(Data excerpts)
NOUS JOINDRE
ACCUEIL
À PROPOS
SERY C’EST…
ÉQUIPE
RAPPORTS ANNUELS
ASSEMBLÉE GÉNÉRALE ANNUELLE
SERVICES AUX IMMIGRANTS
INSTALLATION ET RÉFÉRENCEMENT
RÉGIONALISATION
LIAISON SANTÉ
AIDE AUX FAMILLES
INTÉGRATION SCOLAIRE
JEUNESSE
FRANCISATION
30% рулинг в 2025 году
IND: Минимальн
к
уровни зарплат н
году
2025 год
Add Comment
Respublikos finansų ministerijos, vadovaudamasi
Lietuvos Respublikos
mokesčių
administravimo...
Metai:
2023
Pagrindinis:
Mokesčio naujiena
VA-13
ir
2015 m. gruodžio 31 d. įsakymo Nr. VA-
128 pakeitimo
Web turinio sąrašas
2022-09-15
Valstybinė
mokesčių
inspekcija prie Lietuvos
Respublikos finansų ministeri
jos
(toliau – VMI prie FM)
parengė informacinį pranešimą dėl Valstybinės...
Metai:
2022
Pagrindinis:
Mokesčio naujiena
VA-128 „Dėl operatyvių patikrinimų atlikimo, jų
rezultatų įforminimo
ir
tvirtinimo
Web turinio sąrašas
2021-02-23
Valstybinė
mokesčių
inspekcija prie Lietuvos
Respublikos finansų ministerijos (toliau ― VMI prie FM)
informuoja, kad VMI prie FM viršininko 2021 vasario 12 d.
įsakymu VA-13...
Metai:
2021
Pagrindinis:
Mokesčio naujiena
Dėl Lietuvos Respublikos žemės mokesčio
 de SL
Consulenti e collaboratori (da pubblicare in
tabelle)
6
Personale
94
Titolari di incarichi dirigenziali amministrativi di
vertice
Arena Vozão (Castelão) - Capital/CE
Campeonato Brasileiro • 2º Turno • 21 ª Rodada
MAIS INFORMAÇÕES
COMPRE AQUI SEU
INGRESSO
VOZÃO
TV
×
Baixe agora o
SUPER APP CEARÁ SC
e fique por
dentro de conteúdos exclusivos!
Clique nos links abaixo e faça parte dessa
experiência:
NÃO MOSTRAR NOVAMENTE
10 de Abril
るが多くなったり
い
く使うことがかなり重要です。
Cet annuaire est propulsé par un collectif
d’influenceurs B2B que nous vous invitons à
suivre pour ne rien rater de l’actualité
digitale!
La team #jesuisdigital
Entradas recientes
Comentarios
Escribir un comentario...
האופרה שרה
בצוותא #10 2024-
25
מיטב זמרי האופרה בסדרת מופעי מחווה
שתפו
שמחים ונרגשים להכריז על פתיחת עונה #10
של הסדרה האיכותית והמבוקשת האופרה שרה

REQUIRED WORK »
Rewrite the records above, substituting "Mokesčių naujiena" for "Mokesčio naujiena" and leaving everything else unchanged.

SOLUTION BELOW »
NOUS JOINDRE
ACCUEIL
À PROPOS
SERY C’EST…
ÉQUIPE
RAPPORTS ANNUELS
ASSEMBLÉE GÉNÉRALE ANNUELLE
SERVICES AUX IMMIGRANTS
INSTALLATION ET RÉFÉRENCEMENT
RÉGIONALISATION
LIAISON SANTÉ
AIDE AUX FAMILLES
INTÉGRATION SCOLAIRE
JEUNESSE
FRANCISATION
30% рулинг в 2025 году
IND: Минимальн
к
уровни зарплат н
году
2025 год
Add Comment
Respublikos finansų ministerijos, vadovaudamasi
Lietuvos Respublikos
mokesčių
administravimo...
Metai:
2023
Pagrindinis:
Mokesčių naujiena
VA-13
ir
2015 m. gruodžio 31 d. įsakymo Nr. VA-
128 pakeitimo
Web turinio sąrašas
2022-09-15
Valstybinė
mokesčių
inspekcija prie Lietuvos
Respublikos finansų ministeri
jos
(toliau – VMI prie FM)
parengė informacinį pranešimą dėl Valstybinės...
Metai:
2022
Pagrindinis:
Mokesčių naujiena
VA-128 „Dėl operatyvių patikrinimų atlikimo, jų
rezultatų įforminimo
ir
tvirtinimo
Web turinio sąrašas
2021-02-23
Valstybinė
mokesčių
inspekcija prie Lietuvos
Respublikos finansų ministerijos (toliau ― VMI prie FM)
informuoja, kad VMI prie FM viršininko 2021 vasario 12 d.
įsakymu VA-13...
Metai:
2021
Pagrindinis:
Mokesčių naujiena
Dėl Lietuvos Respublikos žemės mokesčio
 de SL
Consulenti e collaboratori (da pubblicare in
tabelle)
6
Personale
94
Titolari di incarichi dirigenziali amministrativi di
vertice
Arena Vozão (Castelão) - Capital/CE
Campeonato Brasileiro • 2º Turno • 21 ª Rodada
MAIS INFORMAÇÕES
COMPRE AQUI SEU
INGRESSO
VOZÃO
TV
×
Baixe agora o
SUPER APP CEARÁ SC
e fique por
dentro de conteúdos exclusivos!
Clique nos links abaixo e faça parte dessa
experiência:
NÃO MOSTRAR NOVAMENTE
10 de Abril
るが多くなったり
い
く使うことがかなり重要です。
Cet annuaire est propulsé par un collectif
d’influenceurs B2B que nous vous invitons à
suivre pour ne rien rater de l’actualité
digitale!
La team #jesuisdigital
Entradas recientes
Comentarios
Escribir un comentario...
האופרה שרה
בצוותא #10 2024-
25
מיטב זמרי האופרה בסדרת מופעי מחווה
שתפו
שמחים ונרגשים להכריז על פתיחת עונה #10
של הסדרה האיכותית והמבוקשת האופרה שרה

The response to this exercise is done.